» Instructions to follow
Using the data that follows, give again word for word the lines between the one holding "wire W1,W2,W3,W8,W9,W10,W11,W12,W4;" and the one holding "104.14 180) (fields_autoplaced)", inclusive. Omit the pictures.
Data to process section start
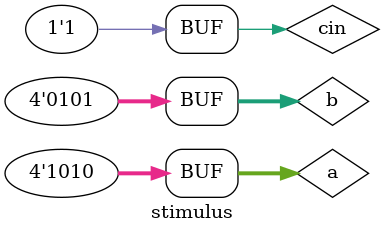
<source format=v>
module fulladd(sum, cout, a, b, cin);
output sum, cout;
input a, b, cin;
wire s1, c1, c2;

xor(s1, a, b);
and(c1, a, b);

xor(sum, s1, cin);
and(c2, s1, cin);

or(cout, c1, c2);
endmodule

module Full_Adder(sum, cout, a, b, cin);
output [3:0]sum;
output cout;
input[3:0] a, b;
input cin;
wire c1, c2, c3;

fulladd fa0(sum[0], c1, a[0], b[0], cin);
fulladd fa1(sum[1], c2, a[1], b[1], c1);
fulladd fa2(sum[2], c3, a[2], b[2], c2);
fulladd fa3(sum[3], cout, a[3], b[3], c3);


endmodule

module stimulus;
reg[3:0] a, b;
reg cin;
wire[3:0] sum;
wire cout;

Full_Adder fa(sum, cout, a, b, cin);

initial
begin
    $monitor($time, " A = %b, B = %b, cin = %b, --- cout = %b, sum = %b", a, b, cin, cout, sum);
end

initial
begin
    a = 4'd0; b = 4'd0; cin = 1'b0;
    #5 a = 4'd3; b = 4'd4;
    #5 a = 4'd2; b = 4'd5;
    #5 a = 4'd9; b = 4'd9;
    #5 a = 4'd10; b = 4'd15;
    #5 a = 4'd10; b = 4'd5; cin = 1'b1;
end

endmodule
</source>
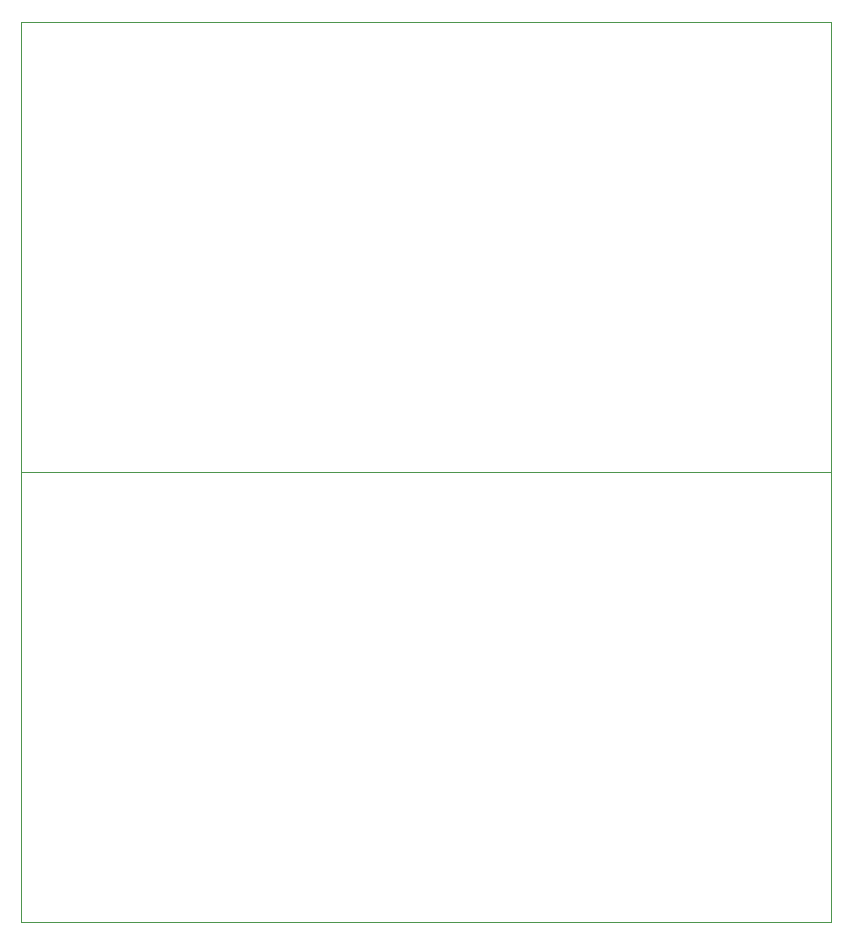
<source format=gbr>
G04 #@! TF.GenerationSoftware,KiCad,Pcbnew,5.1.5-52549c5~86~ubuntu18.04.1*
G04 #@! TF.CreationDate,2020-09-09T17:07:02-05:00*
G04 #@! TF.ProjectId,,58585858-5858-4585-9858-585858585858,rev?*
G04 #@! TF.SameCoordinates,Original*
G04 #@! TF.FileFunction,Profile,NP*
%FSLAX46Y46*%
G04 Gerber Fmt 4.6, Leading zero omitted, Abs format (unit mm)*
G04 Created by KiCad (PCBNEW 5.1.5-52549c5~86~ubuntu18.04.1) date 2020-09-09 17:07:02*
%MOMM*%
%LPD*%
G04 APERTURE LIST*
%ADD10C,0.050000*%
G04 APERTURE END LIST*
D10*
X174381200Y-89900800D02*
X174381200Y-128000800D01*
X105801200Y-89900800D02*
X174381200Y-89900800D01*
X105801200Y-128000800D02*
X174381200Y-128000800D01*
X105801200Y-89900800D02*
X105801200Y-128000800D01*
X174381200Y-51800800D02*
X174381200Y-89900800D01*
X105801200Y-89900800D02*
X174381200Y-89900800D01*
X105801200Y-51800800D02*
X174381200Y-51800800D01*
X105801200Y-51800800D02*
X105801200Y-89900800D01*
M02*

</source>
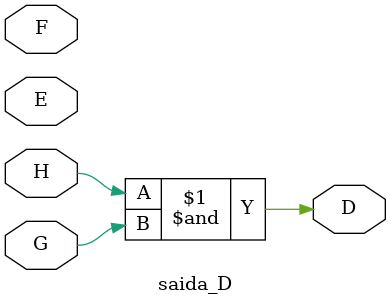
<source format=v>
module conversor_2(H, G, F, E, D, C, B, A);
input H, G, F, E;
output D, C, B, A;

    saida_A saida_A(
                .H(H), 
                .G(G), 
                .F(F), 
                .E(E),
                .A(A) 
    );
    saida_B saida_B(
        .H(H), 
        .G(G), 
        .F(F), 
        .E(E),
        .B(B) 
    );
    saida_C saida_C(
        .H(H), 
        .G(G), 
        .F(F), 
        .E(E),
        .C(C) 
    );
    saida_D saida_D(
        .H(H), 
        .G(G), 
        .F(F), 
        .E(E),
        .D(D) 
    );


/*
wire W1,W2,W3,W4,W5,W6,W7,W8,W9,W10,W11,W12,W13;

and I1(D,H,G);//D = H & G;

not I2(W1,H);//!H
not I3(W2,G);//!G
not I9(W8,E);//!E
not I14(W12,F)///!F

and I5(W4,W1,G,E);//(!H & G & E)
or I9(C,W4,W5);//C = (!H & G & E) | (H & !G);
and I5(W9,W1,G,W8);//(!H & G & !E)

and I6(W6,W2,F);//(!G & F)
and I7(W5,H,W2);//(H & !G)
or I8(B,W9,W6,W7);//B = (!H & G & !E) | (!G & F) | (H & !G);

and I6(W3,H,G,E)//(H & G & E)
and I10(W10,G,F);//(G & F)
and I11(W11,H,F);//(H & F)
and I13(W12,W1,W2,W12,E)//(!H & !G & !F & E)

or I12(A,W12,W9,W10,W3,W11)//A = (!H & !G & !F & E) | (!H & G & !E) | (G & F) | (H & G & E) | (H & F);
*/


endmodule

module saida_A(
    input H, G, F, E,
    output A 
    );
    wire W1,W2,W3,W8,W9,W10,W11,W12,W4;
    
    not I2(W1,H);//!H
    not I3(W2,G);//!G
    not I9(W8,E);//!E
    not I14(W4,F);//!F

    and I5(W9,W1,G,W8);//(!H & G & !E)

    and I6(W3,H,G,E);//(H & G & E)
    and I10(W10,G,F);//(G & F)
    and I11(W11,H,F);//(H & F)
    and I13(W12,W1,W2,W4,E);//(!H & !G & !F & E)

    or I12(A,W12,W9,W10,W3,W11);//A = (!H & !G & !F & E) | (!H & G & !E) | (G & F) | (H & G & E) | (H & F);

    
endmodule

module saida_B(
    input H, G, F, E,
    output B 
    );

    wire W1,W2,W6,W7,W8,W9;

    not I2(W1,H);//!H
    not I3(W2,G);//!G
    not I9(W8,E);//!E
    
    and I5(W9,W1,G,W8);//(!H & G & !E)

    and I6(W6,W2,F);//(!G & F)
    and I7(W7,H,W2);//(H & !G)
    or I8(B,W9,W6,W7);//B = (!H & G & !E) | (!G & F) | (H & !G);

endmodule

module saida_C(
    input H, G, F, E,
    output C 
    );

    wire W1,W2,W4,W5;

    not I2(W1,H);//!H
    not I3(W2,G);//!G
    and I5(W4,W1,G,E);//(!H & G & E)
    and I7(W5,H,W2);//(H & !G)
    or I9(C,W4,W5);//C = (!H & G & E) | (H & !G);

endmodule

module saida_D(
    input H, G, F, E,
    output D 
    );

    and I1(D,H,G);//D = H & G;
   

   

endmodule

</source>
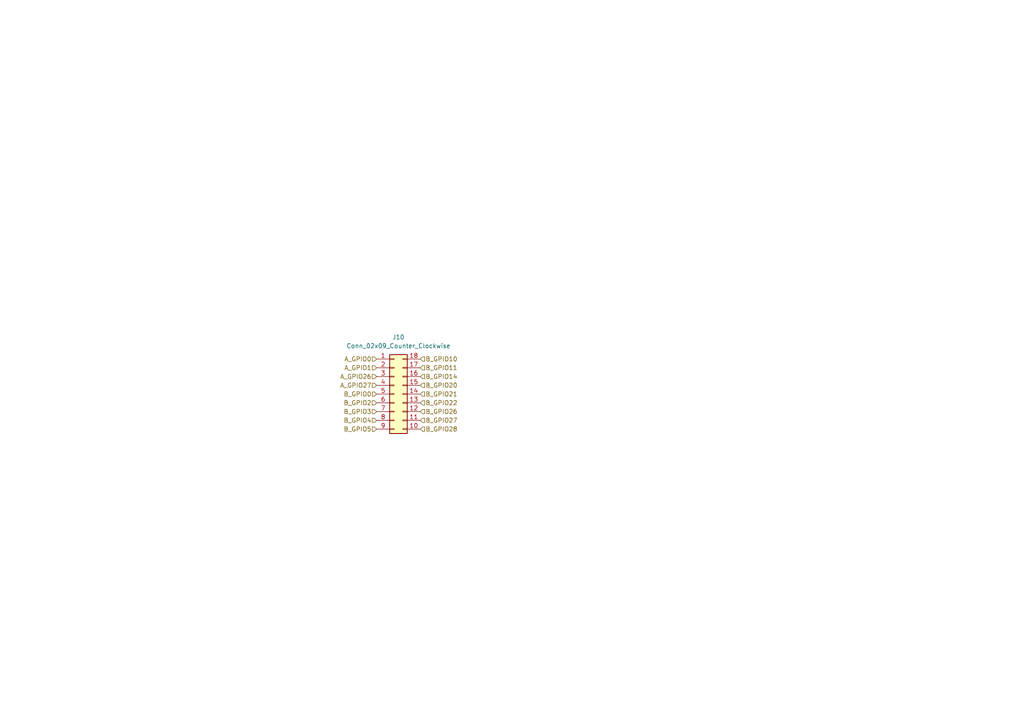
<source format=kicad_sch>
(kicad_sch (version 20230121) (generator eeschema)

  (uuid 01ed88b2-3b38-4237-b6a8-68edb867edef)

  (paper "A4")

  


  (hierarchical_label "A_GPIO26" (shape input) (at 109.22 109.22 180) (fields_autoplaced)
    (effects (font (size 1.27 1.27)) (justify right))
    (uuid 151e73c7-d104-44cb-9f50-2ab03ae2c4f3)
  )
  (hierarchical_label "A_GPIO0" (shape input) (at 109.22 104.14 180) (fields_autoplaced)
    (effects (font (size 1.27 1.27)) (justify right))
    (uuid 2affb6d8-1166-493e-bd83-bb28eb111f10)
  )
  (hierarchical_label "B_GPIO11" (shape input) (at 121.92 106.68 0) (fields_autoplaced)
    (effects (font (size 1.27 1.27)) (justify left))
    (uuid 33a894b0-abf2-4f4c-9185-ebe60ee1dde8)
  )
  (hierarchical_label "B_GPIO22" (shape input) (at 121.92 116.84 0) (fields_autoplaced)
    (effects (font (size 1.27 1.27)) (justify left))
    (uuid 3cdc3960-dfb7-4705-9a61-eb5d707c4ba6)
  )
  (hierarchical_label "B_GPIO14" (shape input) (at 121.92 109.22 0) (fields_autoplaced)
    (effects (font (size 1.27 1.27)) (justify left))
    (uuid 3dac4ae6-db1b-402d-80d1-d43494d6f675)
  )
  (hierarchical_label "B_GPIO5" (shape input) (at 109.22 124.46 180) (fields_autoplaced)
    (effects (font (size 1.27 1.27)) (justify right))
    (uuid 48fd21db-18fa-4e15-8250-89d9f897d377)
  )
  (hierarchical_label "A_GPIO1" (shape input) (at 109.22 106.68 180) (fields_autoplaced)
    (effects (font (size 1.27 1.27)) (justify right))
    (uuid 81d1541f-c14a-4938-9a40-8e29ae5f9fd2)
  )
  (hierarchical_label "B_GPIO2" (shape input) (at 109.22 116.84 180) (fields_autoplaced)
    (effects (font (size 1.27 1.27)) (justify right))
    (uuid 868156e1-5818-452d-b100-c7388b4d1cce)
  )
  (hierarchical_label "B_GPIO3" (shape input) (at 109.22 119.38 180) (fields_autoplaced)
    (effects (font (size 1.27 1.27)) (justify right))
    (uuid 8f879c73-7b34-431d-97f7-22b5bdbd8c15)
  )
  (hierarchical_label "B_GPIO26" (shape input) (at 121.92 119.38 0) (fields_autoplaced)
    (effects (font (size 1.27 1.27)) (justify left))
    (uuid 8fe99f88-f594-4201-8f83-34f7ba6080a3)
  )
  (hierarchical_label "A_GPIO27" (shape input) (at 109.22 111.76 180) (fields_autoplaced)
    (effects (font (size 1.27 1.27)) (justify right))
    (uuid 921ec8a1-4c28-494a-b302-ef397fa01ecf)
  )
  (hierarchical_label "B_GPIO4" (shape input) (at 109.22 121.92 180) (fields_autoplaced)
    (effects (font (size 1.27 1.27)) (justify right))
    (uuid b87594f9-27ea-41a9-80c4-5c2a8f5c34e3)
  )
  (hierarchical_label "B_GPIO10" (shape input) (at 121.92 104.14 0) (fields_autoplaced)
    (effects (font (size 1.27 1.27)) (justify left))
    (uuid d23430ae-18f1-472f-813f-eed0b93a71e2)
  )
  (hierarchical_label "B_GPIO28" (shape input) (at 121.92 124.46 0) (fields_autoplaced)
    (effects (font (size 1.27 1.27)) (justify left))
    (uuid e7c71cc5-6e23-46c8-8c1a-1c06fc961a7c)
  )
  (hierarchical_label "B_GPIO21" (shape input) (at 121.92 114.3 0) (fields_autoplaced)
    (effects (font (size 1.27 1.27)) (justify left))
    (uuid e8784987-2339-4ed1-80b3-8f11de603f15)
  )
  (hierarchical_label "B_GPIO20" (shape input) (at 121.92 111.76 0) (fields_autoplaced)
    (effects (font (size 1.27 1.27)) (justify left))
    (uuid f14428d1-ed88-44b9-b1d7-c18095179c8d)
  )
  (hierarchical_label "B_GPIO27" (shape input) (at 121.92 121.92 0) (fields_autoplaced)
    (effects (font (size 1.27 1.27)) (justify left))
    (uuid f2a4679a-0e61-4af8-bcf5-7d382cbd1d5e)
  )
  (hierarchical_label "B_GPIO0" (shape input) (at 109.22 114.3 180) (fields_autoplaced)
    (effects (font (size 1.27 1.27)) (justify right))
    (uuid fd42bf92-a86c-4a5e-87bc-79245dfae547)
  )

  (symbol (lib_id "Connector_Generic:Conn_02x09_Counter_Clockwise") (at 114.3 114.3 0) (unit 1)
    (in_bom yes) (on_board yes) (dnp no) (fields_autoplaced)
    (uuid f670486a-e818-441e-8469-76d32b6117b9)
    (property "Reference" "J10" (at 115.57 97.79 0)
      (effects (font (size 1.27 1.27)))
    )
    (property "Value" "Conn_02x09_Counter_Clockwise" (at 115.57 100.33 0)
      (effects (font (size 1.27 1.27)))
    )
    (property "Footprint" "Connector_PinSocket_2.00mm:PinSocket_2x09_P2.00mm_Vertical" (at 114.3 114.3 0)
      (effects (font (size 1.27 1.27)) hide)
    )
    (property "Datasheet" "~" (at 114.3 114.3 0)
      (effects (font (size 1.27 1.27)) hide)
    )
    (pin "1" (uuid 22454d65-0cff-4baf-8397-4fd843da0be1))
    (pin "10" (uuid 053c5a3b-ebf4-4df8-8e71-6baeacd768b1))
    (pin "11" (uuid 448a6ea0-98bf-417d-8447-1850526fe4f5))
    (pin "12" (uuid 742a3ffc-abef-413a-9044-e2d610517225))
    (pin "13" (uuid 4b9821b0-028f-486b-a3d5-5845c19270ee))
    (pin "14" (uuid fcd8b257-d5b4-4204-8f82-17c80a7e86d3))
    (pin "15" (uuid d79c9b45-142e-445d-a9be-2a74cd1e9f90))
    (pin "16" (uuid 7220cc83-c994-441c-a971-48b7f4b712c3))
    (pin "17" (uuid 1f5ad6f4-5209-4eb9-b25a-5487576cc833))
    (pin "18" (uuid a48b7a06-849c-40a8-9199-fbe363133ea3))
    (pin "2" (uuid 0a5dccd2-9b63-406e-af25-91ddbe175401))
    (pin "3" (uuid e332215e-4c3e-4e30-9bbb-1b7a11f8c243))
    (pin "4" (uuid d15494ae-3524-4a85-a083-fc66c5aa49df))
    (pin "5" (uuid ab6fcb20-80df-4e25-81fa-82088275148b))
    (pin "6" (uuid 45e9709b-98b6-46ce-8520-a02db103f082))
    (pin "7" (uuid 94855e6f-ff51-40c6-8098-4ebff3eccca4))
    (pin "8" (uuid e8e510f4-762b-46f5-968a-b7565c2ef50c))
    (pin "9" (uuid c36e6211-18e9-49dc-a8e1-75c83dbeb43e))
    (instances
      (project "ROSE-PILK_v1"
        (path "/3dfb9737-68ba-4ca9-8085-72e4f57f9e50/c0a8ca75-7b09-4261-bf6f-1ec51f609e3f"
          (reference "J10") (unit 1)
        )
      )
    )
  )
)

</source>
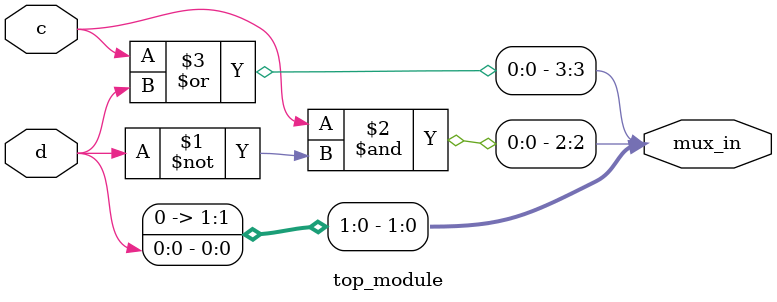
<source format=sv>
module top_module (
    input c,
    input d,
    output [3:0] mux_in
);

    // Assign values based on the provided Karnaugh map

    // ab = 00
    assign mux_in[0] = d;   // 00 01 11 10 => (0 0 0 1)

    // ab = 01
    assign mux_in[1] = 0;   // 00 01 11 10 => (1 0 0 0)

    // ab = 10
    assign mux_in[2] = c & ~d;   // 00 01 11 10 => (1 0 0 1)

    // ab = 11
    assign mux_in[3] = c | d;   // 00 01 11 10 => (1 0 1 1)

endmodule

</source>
Data to process section end
» Answer to the problem
    wire W1,W2,W3,W8,W9,W10,W11,W12,W4;
    
    not I2(W1,H);//!H
    not I3(W2,G);//!G
    not I9(W8,E);//!E
    not I14(W4,F);//!F

    and I5(W9,W1,G,W8);//(!H & G & !E)

    and I6(W3,H,G,E);//(H & G & E)
    and I10(W10,G,F);//(G & F)
    and I11(W11,H,F);//(H & F)
    and I13(W12,W1,W2,W4,E);//(!H & !G & !F & E)

    or I12(A,W12,W9,W10,W3,W11);//A = (!H & !G & !F & E) | (!H & G & !E) | (G & F) | (H & G & E) | (H & F);

    
endmodule

module saida_B(
    input H, G, F, E,
    output B 
    );

    wire W1,W2,W6,W7,W8,W9;

    not I2(W1,H);//!H
    not I3(W2,G);//!G
    not I9(W8,E);//!E
    
    and I5(W9,W1,G,W8);//(!H & G & !E)

    and I6(W6,W2,F);//(!G & F)
    and I7(W7,H,W2);//(H & !G)
    or I8(B,W9,W6,W7);//B = (!H & G & !E) | (!G & F) | (H & !G);

endmodule

module saida_C(
    input H, G, F, E,
    output C 
    );

    wire W1,W2,W4,W5;

    not I2(W1,H);//!H
    not I3(W2,G);//!G
    and I5(W4,W1,G,E);//(!H & G & E)
    and I7(W5,H,W2);//(H & !G)
    or I9(C,W4,W5);//C = (!H & G & E) | (H & !G);

endmodule

module saida_D(
    input H, G, F, E,
    output D 
    );

    and I1(D,H,G);//D = H & G;
   

   

endmodule

</source>
<source format=kicad_sch>
(kicad_sch (version 20230121) (generator eeschema)

  (uuid 01ed88b2-3b38-4237-b6a8-68edb867edef)

  (paper "A4")

  


  (hierarchical_label "A_GPIO26" (shape input) (at 109.22 109.22 180) (fields_autoplaced)
    (effects (font (size 1.27 1.27)) (justify right))
    (uuid 151e73c7-d104-44cb-9f50-2ab03ae2c4f3)
  )
  (hierarchical_label "A_GPIO0" (shape input) (at 109.22 104.14 180) (fields_autoplaced)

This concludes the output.